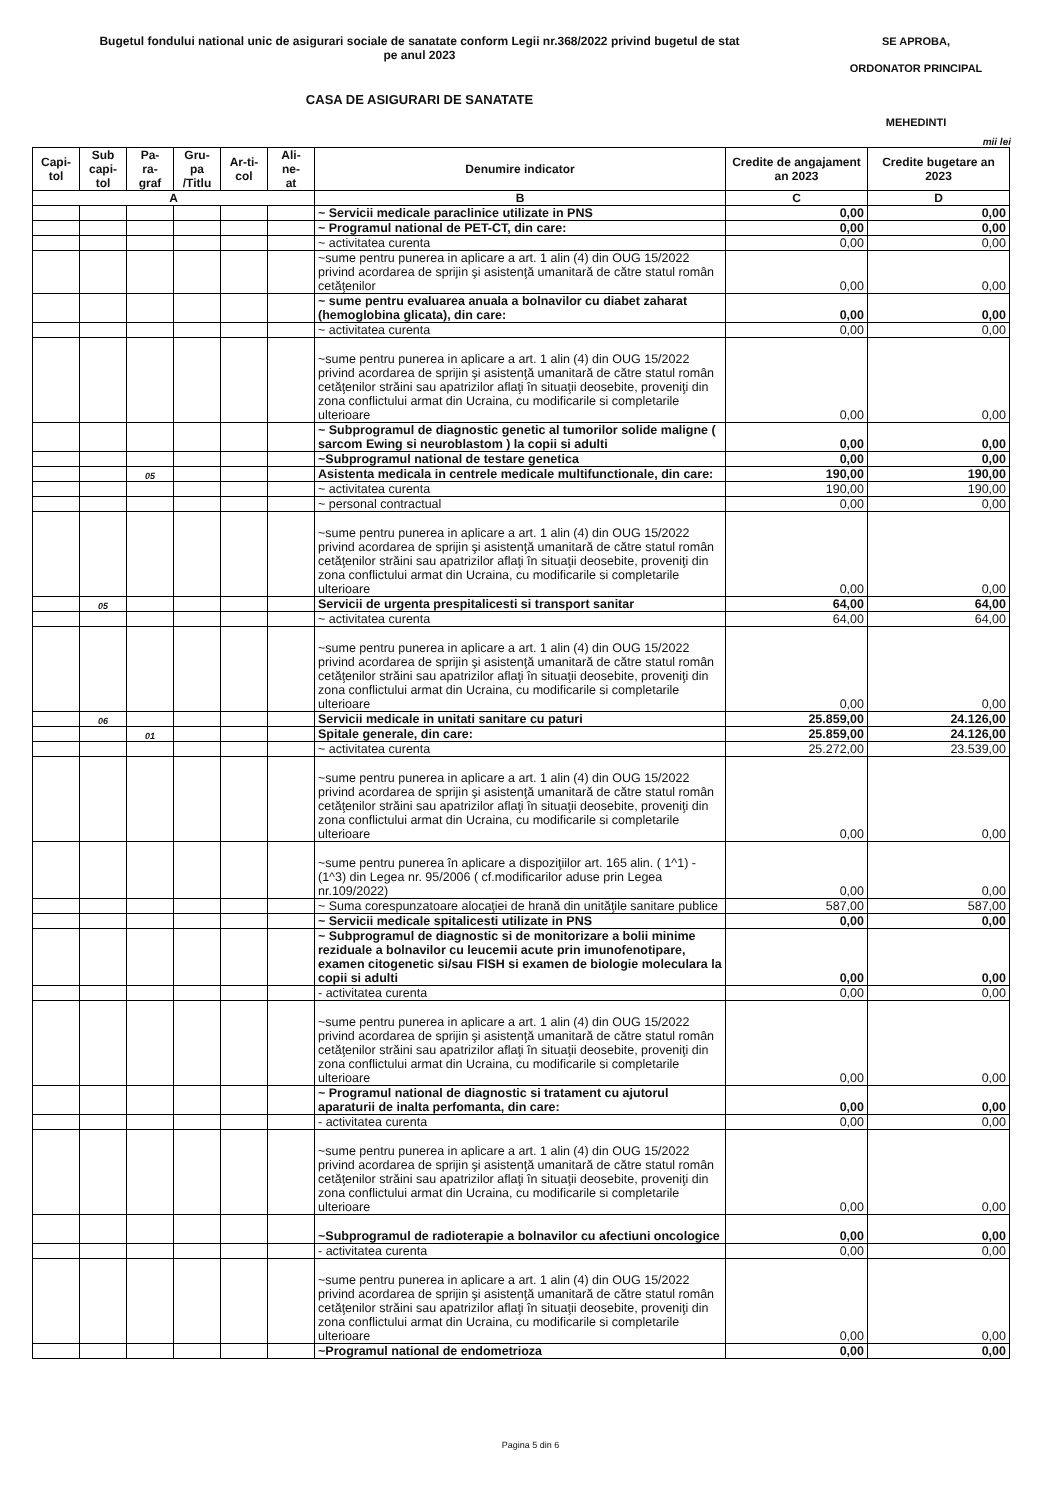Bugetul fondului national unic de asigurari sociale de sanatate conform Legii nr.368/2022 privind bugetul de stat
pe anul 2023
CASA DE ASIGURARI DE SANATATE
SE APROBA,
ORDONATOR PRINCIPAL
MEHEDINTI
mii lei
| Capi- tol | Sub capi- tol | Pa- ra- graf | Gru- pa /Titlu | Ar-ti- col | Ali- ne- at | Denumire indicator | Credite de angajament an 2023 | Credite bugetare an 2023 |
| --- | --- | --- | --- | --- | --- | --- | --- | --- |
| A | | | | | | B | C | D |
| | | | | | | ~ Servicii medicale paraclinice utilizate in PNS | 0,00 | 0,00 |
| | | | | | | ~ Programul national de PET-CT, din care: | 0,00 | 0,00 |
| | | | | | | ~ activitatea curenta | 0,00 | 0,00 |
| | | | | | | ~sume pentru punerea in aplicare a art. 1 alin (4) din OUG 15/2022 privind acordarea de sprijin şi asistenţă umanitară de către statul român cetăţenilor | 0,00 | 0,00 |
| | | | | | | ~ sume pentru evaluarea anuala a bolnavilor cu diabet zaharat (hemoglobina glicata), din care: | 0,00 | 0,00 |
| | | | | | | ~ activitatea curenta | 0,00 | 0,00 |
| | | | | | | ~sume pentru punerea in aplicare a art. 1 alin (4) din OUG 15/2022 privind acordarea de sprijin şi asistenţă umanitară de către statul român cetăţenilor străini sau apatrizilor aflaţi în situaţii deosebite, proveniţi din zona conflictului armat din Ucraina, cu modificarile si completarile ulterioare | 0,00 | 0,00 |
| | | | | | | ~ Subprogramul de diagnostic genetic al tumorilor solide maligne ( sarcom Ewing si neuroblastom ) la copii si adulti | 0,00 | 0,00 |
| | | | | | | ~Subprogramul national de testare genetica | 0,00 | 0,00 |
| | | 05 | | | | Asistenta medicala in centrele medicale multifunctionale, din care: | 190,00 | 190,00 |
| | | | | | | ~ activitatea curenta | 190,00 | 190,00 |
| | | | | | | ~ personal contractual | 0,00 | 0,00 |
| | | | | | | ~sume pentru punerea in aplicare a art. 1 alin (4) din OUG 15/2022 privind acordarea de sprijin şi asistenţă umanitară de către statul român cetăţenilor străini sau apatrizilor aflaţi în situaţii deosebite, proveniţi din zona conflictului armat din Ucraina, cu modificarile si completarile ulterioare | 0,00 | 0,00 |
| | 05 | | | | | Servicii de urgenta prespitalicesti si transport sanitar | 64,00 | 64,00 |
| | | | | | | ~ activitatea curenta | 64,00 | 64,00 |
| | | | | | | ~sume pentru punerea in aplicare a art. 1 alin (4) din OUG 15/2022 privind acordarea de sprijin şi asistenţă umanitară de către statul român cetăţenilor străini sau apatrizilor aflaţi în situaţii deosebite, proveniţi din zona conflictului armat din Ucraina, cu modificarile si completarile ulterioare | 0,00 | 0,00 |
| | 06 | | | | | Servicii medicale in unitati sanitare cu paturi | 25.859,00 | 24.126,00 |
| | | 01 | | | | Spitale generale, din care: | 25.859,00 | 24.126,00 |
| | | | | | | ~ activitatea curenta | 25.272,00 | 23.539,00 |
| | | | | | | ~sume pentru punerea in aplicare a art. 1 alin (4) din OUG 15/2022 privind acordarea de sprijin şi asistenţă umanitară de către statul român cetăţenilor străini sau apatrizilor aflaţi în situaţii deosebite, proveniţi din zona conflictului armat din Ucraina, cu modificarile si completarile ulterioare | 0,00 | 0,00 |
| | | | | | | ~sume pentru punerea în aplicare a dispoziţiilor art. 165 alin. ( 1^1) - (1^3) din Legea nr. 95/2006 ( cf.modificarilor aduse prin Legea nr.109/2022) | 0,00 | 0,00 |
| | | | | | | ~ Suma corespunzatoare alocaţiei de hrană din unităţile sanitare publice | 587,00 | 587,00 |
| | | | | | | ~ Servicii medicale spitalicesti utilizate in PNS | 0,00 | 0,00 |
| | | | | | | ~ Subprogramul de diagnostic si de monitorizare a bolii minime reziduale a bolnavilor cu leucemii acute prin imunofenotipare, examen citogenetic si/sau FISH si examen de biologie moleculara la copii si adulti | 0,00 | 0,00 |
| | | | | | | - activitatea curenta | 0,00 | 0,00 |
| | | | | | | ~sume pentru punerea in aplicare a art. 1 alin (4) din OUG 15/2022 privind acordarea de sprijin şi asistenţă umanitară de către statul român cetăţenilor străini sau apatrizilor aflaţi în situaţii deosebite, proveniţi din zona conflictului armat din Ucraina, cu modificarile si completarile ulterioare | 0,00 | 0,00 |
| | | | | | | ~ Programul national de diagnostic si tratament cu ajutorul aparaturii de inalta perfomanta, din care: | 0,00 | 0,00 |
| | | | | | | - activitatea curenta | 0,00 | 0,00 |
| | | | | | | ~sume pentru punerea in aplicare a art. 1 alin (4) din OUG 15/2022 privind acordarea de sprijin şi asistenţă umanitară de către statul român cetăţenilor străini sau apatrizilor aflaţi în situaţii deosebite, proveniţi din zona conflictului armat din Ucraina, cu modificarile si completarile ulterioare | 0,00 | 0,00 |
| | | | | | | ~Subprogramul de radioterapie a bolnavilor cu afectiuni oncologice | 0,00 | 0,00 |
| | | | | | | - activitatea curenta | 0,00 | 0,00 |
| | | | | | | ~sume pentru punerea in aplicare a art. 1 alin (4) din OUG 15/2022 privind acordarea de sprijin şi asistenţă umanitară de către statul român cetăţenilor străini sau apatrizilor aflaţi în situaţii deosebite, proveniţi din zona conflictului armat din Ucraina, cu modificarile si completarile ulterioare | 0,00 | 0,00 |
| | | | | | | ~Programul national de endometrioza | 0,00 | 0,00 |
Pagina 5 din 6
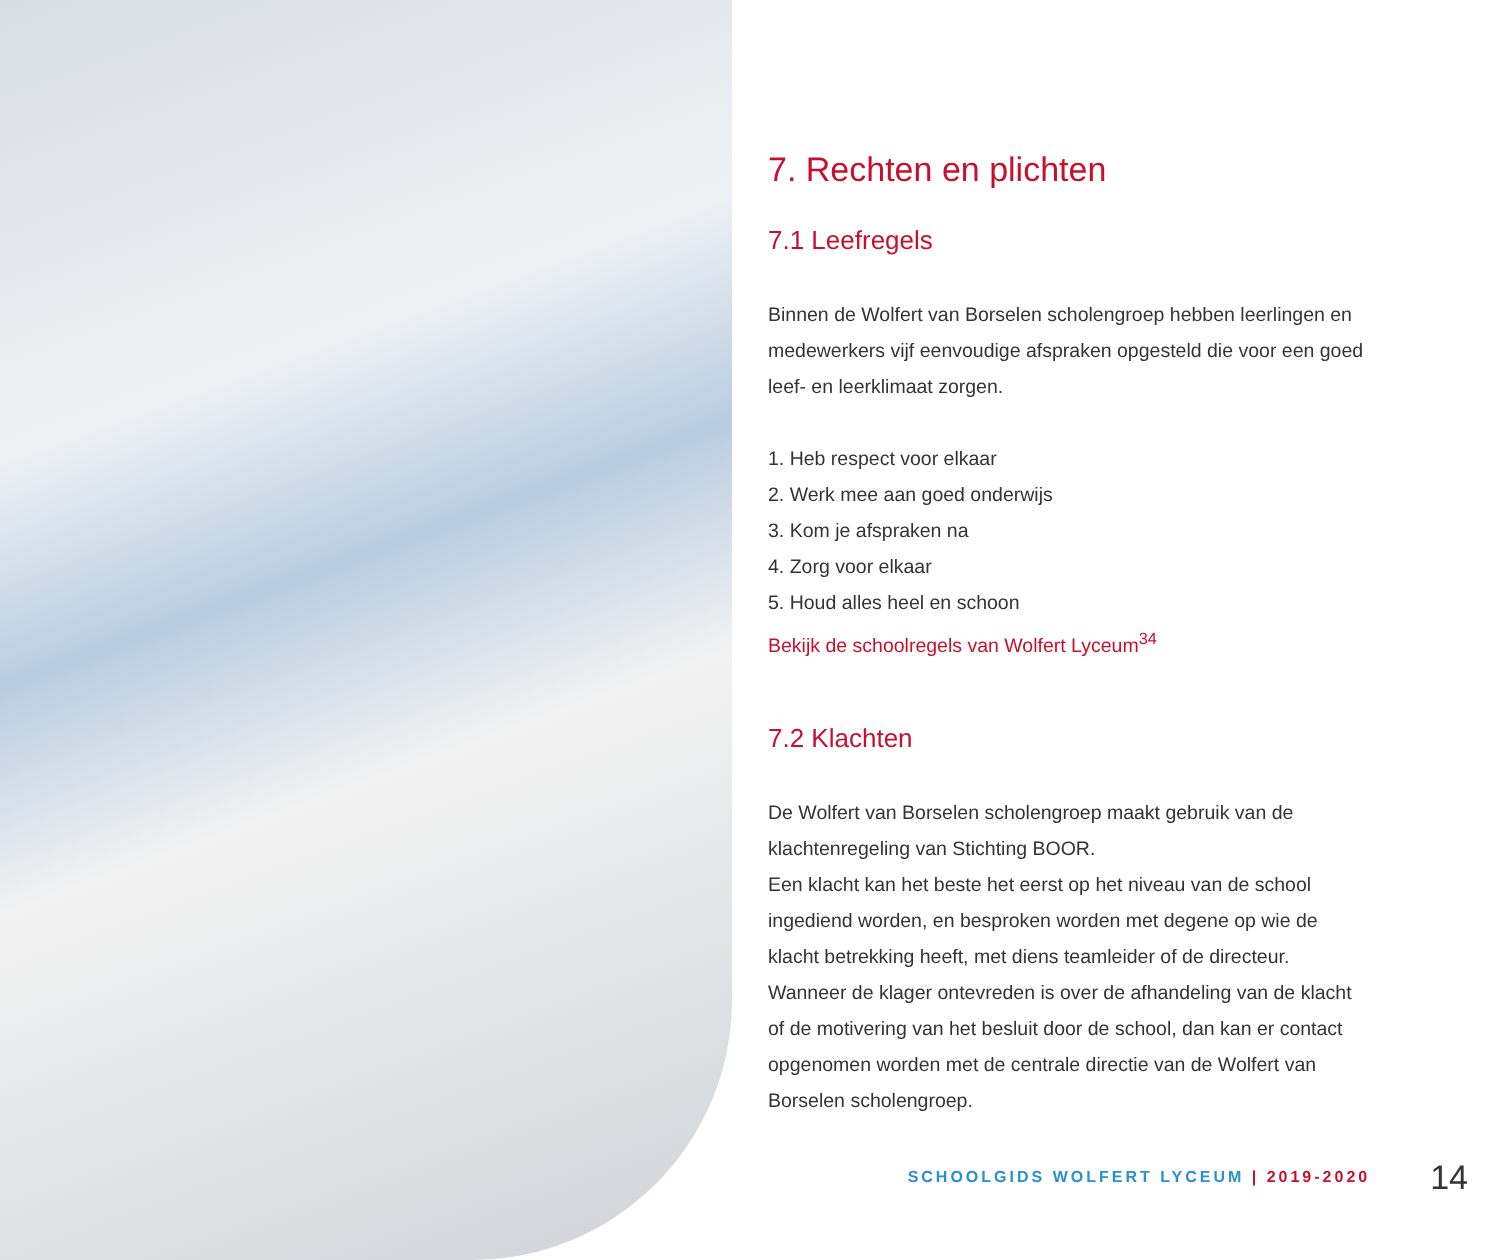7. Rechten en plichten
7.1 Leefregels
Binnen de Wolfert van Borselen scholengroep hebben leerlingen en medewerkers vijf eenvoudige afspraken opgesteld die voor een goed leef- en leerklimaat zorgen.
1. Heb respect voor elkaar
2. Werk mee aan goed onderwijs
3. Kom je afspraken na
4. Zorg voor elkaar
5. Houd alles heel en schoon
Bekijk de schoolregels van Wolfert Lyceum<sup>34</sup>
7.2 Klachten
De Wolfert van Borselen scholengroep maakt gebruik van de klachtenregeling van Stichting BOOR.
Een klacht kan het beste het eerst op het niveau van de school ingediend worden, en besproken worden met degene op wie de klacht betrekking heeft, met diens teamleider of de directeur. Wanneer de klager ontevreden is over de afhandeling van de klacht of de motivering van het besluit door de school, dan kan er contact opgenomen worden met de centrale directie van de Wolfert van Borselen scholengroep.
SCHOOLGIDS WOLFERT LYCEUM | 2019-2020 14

### WORK INSTRUCTIONS
Please reproduce the material above word for word, without its images.

### WORKED SOLUTION
Bugetul fondului national unic de asigurari sociale de sanatate conform Legii nr.368/2022 privind bugetul de stat
pe anul 2023
CASA DE ASIGURARI DE SANATATE
SE APROBA,
ORDONATOR PRINCIPAL
MEHEDINTI
mii lei
| Capi- tol | Sub capi- tol | Pa- ra- graf | Gru- pa /Titlu | Ar-ti- col | Ali- ne- at | Denumire indicator | Credite de angajament an 2023 | Credite bugetare an 2023 |
| --- | --- | --- | --- | --- | --- | --- | --- | --- |
| A | | | | | | B | C | D |
| | | | | | | ~ Servicii medicale paraclinice utilizate in PNS | 0,00 | 0,00 |
| | | | | | | ~ Programul national de PET-CT, din care: | 0,00 | 0,00 |
| | | | | | | ~ activitatea curenta | 0,00 | 0,00 |
| | | | | | | ~sume pentru punerea in aplicare a art. 1 alin (4) din OUG 15/2022 privind acordarea de sprijin şi asistenţă umanitară de către statul român cetăţenilor | 0,00 | 0,00 |
| | | | | | | ~ sume pentru evaluarea anuala a bolnavilor cu diabet zaharat (hemoglobina glicata), din care: | 0,00 | 0,00 |
| | | | | | | ~ activitatea curenta | 0,00 | 0,00 |
| | | | | | | ~sume pentru punerea in aplicare a art. 1 alin (4) din OUG 15/2022 privind acordarea de sprijin şi asistenţă umanitară de către statul român cetăţenilor străini sau apatrizilor aflaţi în situaţii deosebite, proveniţi din zona conflictului armat din Ucraina, cu modificarile si completarile ulterioare | 0,00 | 0,00 |
| | | | | | | ~ Subprogramul de diagnostic genetic al tumorilor solide maligne ( sarcom Ewing si neuroblastom ) la copii si adulti | 0,00 | 0,00 |
| | | | | | | ~Subprogramul national de testare genetica | 0,00 | 0,00 |
| | | 05 | | | | Asistenta medicala in centrele medicale multifunctionale, din care: | 190,00 | 190,00 |
| | | | | | | ~ activitatea curenta | 190,00 | 190,00 |
| | | | | | | ~ personal contractual | 0,00 | 0,00 |
| | | | | | | ~sume pentru punerea in aplicare a art. 1 alin (4) din OUG 15/2022 privind acordarea de sprijin şi asistenţă umanitară de către statul român cetăţenilor străini sau apatrizilor aflaţi în situaţii deosebite, proveniţi din zona conflictului armat din Ucraina, cu modificarile si completarile ulterioare | 0,00 | 0,00 |
| | 05 | | | | | Servicii de urgenta prespitalicesti si transport sanitar | 64,00 | 64,00 |
| | | | | | | ~ activitatea curenta | 64,00 | 64,00 |
| | | | | | | ~sume pentru punerea in aplicare a art. 1 alin (4) din OUG 15/2022 privind acordarea de sprijin şi asistenţă umanitară de către statul român cetăţenilor străini sau apatrizilor aflaţi în situaţii deosebite, proveniţi din zona conflictului armat din Ucraina, cu modificarile si completarile ulterioare | 0,00 | 0,00 |
| | 06 | | | | | Servicii medicale in unitati sanitare cu paturi | 25.859,00 | 24.126,00 |
| | | 01 | | | | Spitale generale, din care: | 25.859,00 | 24.126,00 |
| | | | | | | ~ activitatea curenta | 25.272,00 | 23.539,00 |
| | | | | | | ~sume pentru punerea in aplicare a art. 1 alin (4) din OUG 15/2022 privind acordarea de sprijin şi asistenţă umanitară de către statul român cetăţenilor străini sau apatrizilor aflaţi în situaţii deosebite, proveniţi din zona conflictului armat din Ucraina, cu modificarile si completarile ulterioare | 0,00 | 0,00 |
| | | | | | | ~sume pentru punerea în aplicare a dispoziţiilor art. 165 alin. ( 1^1) - (1^3) din Legea nr. 95/2006 ( cf.modificarilor aduse prin Legea nr.109/2022) | 0,00 | 0,00 |
| | | | | | | ~ Suma corespunzatoare alocaţiei de hrană din unităţile sanitare publice | 587,00 | 587,00 |
| | | | | | | ~ Servicii medicale spitalicesti utilizate in PNS | 0,00 | 0,00 |
| | | | | | | ~ Subprogramul de diagnostic si de monitorizare a bolii minime reziduale a bolnavilor cu leucemii acute prin imunofenotipare, examen citogenetic si/sau FISH si examen de biologie moleculara la copii si adulti | 0,00 | 0,00 |
| | | | | | | - activitatea curenta | 0,00 | 0,00 |
| | | | | | | ~sume pentru punerea in aplicare a art. 1 alin (4) din OUG 15/2022 privind acordarea de sprijin şi asistenţă umanitară de către statul român cetăţenilor străini sau apatrizilor aflaţi în situaţii deosebite, proveniţi din zona conflictului armat din Ucraina, cu modificarile si completarile ulterioare | 0,00 | 0,00 |
| | | | | | | ~ Programul national de diagnostic si tratament cu ajutorul aparaturii de inalta perfomanta, din care: | 0,00 | 0,00 |
| | | | | | | - activitatea curenta | 0,00 | 0,00 |
| | | | | | | ~sume pentru punerea in aplicare a art. 1 alin (4) din OUG 15/2022 privind acordarea de sprijin şi asistenţă umanitară de către statul român cetăţenilor străini sau apatrizilor aflaţi în situaţii deosebite, proveniţi din zona conflictului armat din Ucraina, cu modificarile si completarile ulterioare | 0,00 | 0,00 |
| | | | | | | ~Subprogramul de radioterapie a bolnavilor cu afectiuni oncologice | 0,00 | 0,00 |
| | | | | | | - activitatea curenta | 0,00 | 0,00 |
| | | | | | | ~sume pentru punerea in aplicare a art. 1 alin (4) din OUG 15/2022 privind acordarea de sprijin şi asistenţă umanitară de către statul român cetăţenilor străini sau apatrizilor aflaţi în situaţii deosebite, proveniţi din zona conflictului armat din Ucraina, cu modificarile si completarile ulterioare | 0,00 | 0,00 |
| | | | | | | ~Programul national de endometrioza | 0,00 | 0,00 |
Pagina 5 din 6
7. Rechten en plichten
7.1 Leefregels
Binnen de Wolfert van Borselen scholengroep hebben leerlingen en medewerkers vijf eenvoudige afspraken opgesteld die voor een goed leef- en leerklimaat zorgen.
1. Heb respect voor elkaar
2. Werk mee aan goed onderwijs
3. Kom je afspraken na
4. Zorg voor elkaar
5. Houd alles heel en schoon
Bekijk de schoolregels van Wolfert Lyceum<sup>34</sup>
7.2 Klachten
De Wolfert van Borselen scholengroep maakt gebruik van de klachtenregeling van Stichting BOOR.
Een klacht kan het beste het eerst op het niveau van de school ingediend worden, en besproken worden met degene op wie de klacht betrekking heeft, met diens teamleider of de directeur. Wanneer de klager ontevreden is over de afhandeling van de klacht of de motivering van het besluit door de school, dan kan er contact opgenomen worden met de centrale directie van de Wolfert van Borselen scholengroep.
SCHOOLGIDS WOLFERT LYCEUM | 2019-2020 14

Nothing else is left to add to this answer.